To do - Please reproduce the entries that follow without a single difference.

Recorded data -
****

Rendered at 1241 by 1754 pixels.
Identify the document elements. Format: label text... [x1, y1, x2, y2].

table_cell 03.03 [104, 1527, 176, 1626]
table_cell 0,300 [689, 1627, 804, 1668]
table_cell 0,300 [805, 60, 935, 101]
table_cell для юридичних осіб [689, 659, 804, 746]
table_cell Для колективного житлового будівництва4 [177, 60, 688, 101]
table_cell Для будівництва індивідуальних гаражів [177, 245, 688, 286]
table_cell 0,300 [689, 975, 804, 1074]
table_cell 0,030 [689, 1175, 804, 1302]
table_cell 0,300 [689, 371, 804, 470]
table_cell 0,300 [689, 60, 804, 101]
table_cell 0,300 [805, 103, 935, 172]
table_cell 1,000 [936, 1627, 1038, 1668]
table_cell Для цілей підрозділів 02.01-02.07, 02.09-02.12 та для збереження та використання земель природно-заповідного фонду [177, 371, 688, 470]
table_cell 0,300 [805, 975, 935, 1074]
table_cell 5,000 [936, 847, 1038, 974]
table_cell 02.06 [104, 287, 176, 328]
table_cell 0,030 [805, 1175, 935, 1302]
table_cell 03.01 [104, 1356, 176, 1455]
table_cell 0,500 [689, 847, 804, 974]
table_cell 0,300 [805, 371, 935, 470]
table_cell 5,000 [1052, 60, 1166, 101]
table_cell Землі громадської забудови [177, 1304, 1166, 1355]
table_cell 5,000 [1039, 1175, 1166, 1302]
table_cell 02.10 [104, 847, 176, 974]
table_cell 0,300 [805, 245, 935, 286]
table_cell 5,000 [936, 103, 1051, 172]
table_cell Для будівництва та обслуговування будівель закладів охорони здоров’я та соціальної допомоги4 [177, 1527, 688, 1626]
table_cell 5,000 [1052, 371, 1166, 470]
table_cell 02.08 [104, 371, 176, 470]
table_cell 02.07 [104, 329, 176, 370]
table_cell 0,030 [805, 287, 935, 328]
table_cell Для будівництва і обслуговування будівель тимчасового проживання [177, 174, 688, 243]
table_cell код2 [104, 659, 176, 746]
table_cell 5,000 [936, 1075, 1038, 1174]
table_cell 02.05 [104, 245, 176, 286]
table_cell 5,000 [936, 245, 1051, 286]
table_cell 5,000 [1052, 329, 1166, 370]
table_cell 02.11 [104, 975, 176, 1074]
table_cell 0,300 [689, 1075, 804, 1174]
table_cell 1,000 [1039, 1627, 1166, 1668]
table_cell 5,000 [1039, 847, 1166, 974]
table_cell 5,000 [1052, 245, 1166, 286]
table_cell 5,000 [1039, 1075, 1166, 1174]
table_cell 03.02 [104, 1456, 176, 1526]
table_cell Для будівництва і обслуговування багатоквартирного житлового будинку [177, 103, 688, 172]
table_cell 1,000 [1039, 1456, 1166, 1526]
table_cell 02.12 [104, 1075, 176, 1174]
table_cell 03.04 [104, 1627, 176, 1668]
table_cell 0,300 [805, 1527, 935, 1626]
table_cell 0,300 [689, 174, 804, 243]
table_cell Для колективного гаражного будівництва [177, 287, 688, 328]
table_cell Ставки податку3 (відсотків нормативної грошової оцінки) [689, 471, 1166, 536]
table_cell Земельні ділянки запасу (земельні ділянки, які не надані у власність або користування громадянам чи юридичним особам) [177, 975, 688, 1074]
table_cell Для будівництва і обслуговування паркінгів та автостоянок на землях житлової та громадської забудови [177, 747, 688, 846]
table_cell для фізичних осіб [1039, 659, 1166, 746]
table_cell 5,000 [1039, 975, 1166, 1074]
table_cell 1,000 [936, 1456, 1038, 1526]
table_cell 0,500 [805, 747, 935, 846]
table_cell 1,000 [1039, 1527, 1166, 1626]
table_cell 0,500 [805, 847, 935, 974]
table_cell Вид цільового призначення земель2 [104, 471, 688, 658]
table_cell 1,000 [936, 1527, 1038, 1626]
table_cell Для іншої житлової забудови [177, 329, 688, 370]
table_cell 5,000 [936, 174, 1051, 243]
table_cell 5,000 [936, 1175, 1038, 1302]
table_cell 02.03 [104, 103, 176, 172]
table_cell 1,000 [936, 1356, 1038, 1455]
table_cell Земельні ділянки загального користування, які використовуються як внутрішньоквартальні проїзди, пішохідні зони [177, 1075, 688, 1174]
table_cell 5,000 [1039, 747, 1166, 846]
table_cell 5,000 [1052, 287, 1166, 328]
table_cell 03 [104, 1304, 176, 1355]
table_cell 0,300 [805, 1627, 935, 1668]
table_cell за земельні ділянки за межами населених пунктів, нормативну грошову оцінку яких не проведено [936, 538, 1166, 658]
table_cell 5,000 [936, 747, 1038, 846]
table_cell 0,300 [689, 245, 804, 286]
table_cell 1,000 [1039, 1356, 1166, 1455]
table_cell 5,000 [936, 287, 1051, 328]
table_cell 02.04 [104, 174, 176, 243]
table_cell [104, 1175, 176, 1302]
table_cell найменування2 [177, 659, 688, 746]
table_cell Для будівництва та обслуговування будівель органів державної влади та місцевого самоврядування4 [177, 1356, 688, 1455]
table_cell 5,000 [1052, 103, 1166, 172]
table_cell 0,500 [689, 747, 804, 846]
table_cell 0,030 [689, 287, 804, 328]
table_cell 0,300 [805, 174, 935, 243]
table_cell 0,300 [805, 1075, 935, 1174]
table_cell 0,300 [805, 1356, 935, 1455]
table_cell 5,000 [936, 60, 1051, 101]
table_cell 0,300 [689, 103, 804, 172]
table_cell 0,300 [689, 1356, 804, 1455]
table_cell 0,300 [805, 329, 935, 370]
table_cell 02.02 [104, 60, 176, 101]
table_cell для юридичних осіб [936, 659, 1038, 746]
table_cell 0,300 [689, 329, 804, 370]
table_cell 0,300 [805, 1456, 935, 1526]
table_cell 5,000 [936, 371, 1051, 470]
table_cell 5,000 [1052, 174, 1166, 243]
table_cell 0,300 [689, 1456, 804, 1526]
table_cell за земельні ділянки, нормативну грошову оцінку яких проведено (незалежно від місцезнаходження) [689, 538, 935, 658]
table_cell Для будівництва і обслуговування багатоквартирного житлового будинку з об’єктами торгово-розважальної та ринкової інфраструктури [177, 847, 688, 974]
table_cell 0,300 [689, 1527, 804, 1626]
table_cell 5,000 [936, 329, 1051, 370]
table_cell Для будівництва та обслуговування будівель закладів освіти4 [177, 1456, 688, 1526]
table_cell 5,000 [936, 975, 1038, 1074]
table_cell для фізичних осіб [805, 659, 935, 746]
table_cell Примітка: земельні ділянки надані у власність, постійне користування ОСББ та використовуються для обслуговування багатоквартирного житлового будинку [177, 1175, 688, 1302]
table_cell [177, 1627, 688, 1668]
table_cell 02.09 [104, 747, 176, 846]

****

Answer area -
Rendered at 1241 by 1754 pixels.
Identify the document elements. Format: label text... [x1, y1, x2, y2].

table_cell 03.03 [104, 1527, 176, 1626]
table_cell 0,300 [689, 1627, 804, 1668]
table_cell 0,300 [805, 60, 935, 101]
table_cell для юридичних осіб [689, 659, 804, 746]
table_cell Для колективного житлового будівництва4 [177, 60, 688, 101]
table_cell Для будівництва індивідуальних гаражів [177, 245, 688, 286]
table_cell 0,300 [689, 975, 804, 1074]
table_cell 0,030 [689, 1175, 804, 1302]
table_cell 0,300 [689, 371, 804, 470]
table_cell 0,300 [689, 60, 804, 101]
table_cell 0,300 [805, 103, 935, 172]
table_cell 1,000 [936, 1627, 1038, 1668]
table_cell Для цілей підрозділів 02.01-02.07, 02.09-02.12 та для збереження та використання земель природно-заповідного фонду [177, 371, 688, 470]
table_cell 0,300 [805, 975, 935, 1074]
table_cell 5,000 [936, 847, 1038, 974]
table_cell 02.06 [104, 287, 176, 328]
table_cell 0,030 [805, 1175, 935, 1302]
table_cell 03.01 [104, 1356, 176, 1455]
table_cell 0,500 [689, 847, 804, 974]
table_cell 0,300 [805, 371, 935, 470]
table_cell 5,000 [1052, 60, 1166, 101]
table_cell Землі громадської забудови [177, 1304, 1166, 1355]
table_cell 5,000 [1039, 1175, 1166, 1302]
table_cell 02.10 [104, 847, 176, 974]
table_cell 0,300 [805, 245, 935, 286]
table_cell 5,000 [936, 103, 1051, 172]
table_cell Для будівництва та обслуговування будівель закладів охорони здоров’я та соціальної допомоги4 [177, 1527, 688, 1626]
table_cell 5,000 [1052, 371, 1166, 470]
table_cell 02.08 [104, 371, 176, 470]
table_cell 02.07 [104, 329, 176, 370]
table_cell 0,030 [805, 287, 935, 328]
table_cell Для будівництва і обслуговування будівель тимчасового проживання [177, 174, 688, 243]
table_cell код2 [104, 659, 176, 746]
table_cell 5,000 [936, 1075, 1038, 1174]
table_cell 02.05 [104, 245, 176, 286]
table_cell 5,000 [936, 245, 1051, 286]
table_cell 5,000 [1052, 329, 1166, 370]
table_cell 02.11 [104, 975, 176, 1074]
table_cell 0,300 [689, 1075, 804, 1174]
table_cell 1,000 [1039, 1627, 1166, 1668]
table_cell 5,000 [1039, 847, 1166, 974]
table_cell 5,000 [1052, 245, 1166, 286]
table_cell 5,000 [1039, 1075, 1166, 1174]
table_cell 03.02 [104, 1456, 176, 1526]
table_cell Для будівництва і обслуговування багатоквартирного житлового будинку [177, 103, 688, 172]
table_cell 1,000 [1039, 1456, 1166, 1526]
table_cell 02.12 [104, 1075, 176, 1174]
table_cell 03.04 [104, 1627, 176, 1668]
table_cell 0,300 [805, 1527, 935, 1626]
table_cell 0,300 [689, 174, 804, 243]
table_cell Для колективного гаражного будівництва [177, 287, 688, 328]
table_cell Ставки податку3 (відсотків нормативної грошової оцінки) [689, 471, 1166, 536]
table_cell Земельні ділянки запасу (земельні ділянки, які не надані у власність або користування громадянам чи юридичним особам) [177, 975, 688, 1074]
table_cell Для будівництва і обслуговування паркінгів та автостоянок на землях житлової та громадської забудови [177, 747, 688, 846]
table_cell для фізичних осіб [1039, 659, 1166, 746]
table_cell 5,000 [1039, 975, 1166, 1074]
table_cell 1,000 [936, 1456, 1038, 1526]
table_cell 0,500 [805, 747, 935, 846]
table_cell 1,000 [1039, 1527, 1166, 1626]
table_cell 0,500 [805, 847, 935, 974]
table_cell Вид цільового призначення земель2 [104, 471, 688, 658]
table_cell 1,000 [936, 1527, 1038, 1626]
table_cell Для іншої житлової забудови [177, 329, 688, 370]
table_cell 5,000 [936, 174, 1051, 243]
table_cell 5,000 [936, 1175, 1038, 1302]
table_cell 02.03 [104, 103, 176, 172]
table_cell 1,000 [936, 1356, 1038, 1455]
table_cell Земельні ділянки загального користування, які використовуються як внутрішньоквартальні проїзди, пішохідні зони [177, 1075, 688, 1174]
table_cell 5,000 [1039, 747, 1166, 846]
table_cell 5,000 [1052, 287, 1166, 328]
table_cell 03 [104, 1304, 176, 1355]
table_cell 0,300 [805, 1627, 935, 1668]
table_cell за земельні ділянки за межами населених пунктів, нормативну грошову оцінку яких не проведено [936, 538, 1166, 658]
table_cell 5,000 [936, 747, 1038, 846]
table_cell 0,300 [689, 245, 804, 286]
table_cell 1,000 [1039, 1356, 1166, 1455]
table_cell 5,000 [936, 287, 1051, 328]
table_cell 02.04 [104, 174, 176, 243]
table_cell [104, 1175, 176, 1302]
table_cell найменування2 [177, 659, 688, 746]
table_cell Для будівництва та обслуговування будівель органів державної влади та місцевого самоврядування4 [177, 1356, 688, 1455]
table_cell 5,000 [1052, 103, 1166, 172]
table_cell 0,500 [689, 747, 804, 846]
table_cell 0,030 [689, 287, 804, 328]
table_cell 0,300 [805, 174, 935, 243]
table_cell 0,300 [805, 1075, 935, 1174]
table_cell 0,300 [805, 1356, 935, 1455]
table_cell 5,000 [936, 60, 1051, 101]
table_cell 0,300 [689, 103, 804, 172]
table_cell 0,300 [689, 1356, 804, 1455]
table_cell 0,300 [805, 329, 935, 370]
table_cell 02.02 [104, 60, 176, 101]
table_cell для юридичних осіб [936, 659, 1038, 746]
table_cell 0,300 [689, 329, 804, 370]
table_cell 0,300 [805, 1456, 935, 1526]
table_cell 5,000 [936, 371, 1051, 470]
table_cell 5,000 [1052, 174, 1166, 243]
table_cell 0,300 [689, 1456, 804, 1526]
table_cell за земельні ділянки, нормативну грошову оцінку яких проведено (незалежно від місцезнаходження) [689, 538, 935, 658]
table_cell Для будівництва і обслуговування багатоквартирного житлового будинку з об’єктами торгово-розважальної та ринкової інфраструктури [177, 847, 688, 974]
table_cell 0,300 [689, 1527, 804, 1626]
table_cell 5,000 [936, 329, 1051, 370]
table_cell Для будівництва та обслуговування будівель закладів освіти4 [177, 1456, 688, 1526]
table_cell 5,000 [936, 975, 1038, 1074]
table_cell для фізичних осіб [805, 659, 935, 746]
table_cell Примітка: земельні ділянки надані у власність, постійне користування ОСББ та використовуються для обслуговування багатоквартирного житлового будинку [177, 1175, 688, 1302]
table_cell [177, 1627, 688, 1668]
table_cell 02.09 [104, 747, 176, 846]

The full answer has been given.